[Text-based hardware design files]
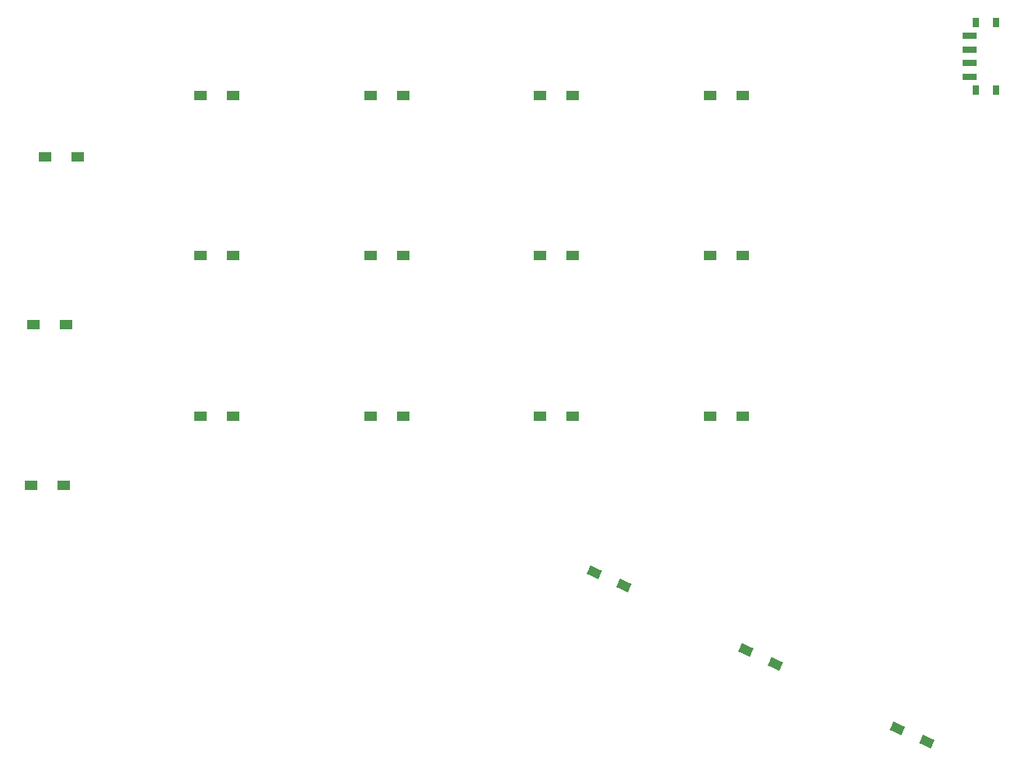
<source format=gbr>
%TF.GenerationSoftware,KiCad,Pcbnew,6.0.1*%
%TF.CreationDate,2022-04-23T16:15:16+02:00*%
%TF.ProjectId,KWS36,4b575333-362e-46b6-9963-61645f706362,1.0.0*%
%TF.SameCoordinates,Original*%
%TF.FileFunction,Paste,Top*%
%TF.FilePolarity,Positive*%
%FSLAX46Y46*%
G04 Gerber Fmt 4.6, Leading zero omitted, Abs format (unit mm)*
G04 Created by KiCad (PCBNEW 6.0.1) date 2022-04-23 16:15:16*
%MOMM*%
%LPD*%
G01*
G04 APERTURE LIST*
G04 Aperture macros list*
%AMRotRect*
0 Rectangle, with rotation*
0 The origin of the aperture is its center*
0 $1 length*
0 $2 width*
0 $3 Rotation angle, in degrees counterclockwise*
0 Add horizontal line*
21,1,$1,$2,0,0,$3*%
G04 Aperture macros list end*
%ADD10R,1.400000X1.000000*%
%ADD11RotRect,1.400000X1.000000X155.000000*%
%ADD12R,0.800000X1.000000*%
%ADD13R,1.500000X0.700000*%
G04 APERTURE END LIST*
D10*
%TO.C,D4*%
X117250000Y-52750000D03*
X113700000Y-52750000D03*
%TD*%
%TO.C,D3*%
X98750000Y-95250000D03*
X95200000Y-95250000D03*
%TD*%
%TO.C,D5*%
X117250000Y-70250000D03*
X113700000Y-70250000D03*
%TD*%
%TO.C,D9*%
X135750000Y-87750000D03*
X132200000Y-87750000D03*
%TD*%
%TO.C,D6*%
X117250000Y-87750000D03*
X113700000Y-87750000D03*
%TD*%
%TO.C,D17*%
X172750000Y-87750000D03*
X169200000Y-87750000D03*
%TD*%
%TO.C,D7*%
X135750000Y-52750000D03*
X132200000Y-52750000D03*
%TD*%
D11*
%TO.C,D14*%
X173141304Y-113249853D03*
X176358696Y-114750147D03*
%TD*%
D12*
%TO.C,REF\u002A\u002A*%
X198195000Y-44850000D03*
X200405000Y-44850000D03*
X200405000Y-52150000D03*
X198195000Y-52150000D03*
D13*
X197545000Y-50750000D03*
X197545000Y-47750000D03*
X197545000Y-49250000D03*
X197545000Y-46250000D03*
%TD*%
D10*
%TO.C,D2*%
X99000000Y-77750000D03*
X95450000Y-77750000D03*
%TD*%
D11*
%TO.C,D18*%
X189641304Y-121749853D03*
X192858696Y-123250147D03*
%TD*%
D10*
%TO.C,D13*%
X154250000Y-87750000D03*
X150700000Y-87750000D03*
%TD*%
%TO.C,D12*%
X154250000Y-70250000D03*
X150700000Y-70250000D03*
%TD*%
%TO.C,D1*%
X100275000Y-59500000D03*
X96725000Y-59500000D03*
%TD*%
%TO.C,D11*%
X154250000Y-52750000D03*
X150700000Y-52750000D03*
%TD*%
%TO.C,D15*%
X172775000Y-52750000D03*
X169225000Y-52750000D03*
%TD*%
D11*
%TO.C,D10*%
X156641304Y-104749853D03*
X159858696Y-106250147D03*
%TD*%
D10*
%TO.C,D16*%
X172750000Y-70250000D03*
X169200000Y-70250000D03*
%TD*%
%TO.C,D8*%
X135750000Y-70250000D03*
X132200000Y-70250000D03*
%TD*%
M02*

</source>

About this task
On how many lines of the data does the word "format" appear? Reply with the number alone.

Answer for this exercise
2